И он замедляет, в самом деле, шаги; он делает, быть может, последний, добавочный, неловкий и неуверенный шаг; почти спотыкается; он вновь стоит неподвижно, в мучительном напряженье.
— Сегодня, один-единственный раз, это будет — на сцене и наяву… вот
Была глубокая зимняя ночь, одна из тех бесконечно глубоких (всегда: зимних…) ночей, когда — все линии сходятся; я лежал в темноте, прислушиваясь, замерев; я видел, с удивительной ясностью, театр, белые стены; и если где-то там, за черными окнами, был засыпанный снегом, заваленный сугробами город, дома и улицы, переулки и фонари: здесь, во всяком случае, ничего этого не было, быть не могло; здесь была лишь беспощадно освещенная сцена, зал, непроницаемо темный; и вот — один: на сцене, один: перед залом — герой моей пьесы.
Он должен: стоять; должен: выстоять; он не выдерживает напряжения. Он вновь начинает ходить, все быстрей и быстрее — и вновь говорит о том, сбиваясь и путаясь, что — вот, сегодня, один-единственный раз, он действительно обращается к публике.
— Я хочу сказать… я не хочу говорить.
Он повторяется, он бормочет.
— Я сам не знаю, чего я хочу.
И вдруг опять останавливается; и — совершенно ясно, совершенно отчетливо:
— Я хочу сказать, что я не хочу говорить.
— Я хочу сказать, что я не хочу говорить. Я хочу — выйти отсюда.
Он смотрит куда-то вдаль, поверх публики; он сам вслушивается в свои же слова.
— Я хочу выйти отсюда, сойти со сцены, уйти из театра. Вот чего я хочу.
И здесь: молчание, пауза; и (думал я: видел я: в темноте…) и на сцене появляется кто-то еще. Режиссер? — Разумеется.
На сцене появляется режиссер; так же медленно выходит он — на сцену — из-за кулис; он становится перед рампой; обращается к публике; приносит ей свои извинения.
— Все это, говорит он, для меня… и для всех нас… полнейшая, полнейшая неожиданность.
Я зажег свет; я вновь погасил его. Он должен сделать что-то… он идет в глубину сцены; берет стул; возвращается.
Вот как? — Там стоит, значит, стул? — Два стула, быть может.

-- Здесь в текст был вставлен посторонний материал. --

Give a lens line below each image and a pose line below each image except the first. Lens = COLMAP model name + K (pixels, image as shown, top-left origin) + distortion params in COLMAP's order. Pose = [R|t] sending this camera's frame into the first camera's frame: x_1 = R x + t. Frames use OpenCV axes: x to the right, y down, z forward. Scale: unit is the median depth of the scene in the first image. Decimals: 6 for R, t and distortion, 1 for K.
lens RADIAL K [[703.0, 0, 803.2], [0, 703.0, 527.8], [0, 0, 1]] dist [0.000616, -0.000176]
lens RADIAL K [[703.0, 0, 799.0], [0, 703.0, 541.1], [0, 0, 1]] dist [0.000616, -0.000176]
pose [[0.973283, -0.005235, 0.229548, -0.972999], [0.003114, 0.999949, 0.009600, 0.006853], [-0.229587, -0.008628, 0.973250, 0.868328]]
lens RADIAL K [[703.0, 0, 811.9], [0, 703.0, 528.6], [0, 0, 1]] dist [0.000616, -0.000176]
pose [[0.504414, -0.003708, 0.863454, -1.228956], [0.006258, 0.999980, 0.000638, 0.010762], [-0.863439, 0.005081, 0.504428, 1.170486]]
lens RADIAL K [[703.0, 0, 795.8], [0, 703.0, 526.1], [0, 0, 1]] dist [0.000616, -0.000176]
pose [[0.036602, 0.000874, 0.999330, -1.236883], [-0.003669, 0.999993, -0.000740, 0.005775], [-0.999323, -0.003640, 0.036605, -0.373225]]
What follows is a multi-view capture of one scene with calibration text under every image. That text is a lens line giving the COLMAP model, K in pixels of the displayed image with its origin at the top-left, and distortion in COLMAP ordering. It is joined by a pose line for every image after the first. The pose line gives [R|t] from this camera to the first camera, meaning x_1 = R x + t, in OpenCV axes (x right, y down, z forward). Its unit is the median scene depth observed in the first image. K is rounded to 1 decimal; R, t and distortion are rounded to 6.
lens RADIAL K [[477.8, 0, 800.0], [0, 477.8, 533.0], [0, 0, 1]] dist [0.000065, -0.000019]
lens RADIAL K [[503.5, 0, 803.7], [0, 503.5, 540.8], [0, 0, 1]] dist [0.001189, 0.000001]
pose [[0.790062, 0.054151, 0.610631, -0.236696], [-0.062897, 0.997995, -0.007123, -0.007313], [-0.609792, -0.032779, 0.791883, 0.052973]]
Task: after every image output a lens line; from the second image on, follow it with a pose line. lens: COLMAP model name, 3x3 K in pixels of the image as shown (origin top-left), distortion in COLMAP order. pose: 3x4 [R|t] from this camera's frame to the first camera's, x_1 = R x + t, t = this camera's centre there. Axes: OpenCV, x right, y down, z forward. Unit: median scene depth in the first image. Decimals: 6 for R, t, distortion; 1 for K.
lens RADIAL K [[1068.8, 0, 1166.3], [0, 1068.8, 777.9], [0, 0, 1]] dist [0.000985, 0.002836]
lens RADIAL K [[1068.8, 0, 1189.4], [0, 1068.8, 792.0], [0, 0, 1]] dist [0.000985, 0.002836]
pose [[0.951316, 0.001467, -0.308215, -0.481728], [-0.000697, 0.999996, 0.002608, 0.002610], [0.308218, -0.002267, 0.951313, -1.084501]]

Он берет один из них; выносит на авансцену; садится; ногу закидывает, наверное, за ногу; руки складывает, например, на груди.
— Ну и что же делать теперь? — говорит он, обращаясь к актеру. — Спектакль вы сорвали… но играть все-таки надо.
Тот молчит; стоит неподвижно.
— Вы не хотите сесть? — говорит ему режиссер.
— А… что?..
— Вы не хотите сесть? Вон там стоит второй стул; возьмите его и садитесь.
И — что же? — думал я (в темноте…). Поворот… да… смещение перспективы.
— Спектакль вы сорвали, — говорит режиссер, — но играть все-таки надо.
Они оба сидят теперь — в разных концах сцены.
— Вы думаете, вы — не играете? Как бы не так. Вы играете, играете… как и я играю… вот сейчас… себя самого.
Актер: Увы.
Режиссер: Знаете, сначала, когда вы вышли на сцену и обратились просто-напросто к публике… мы вновь и вновь приносим ей свои извинения… я, разумеется, испугался… все испугались. Но теперь я вижу: ничего страшного. Здесь нет ничего страшного. И знаете, почему?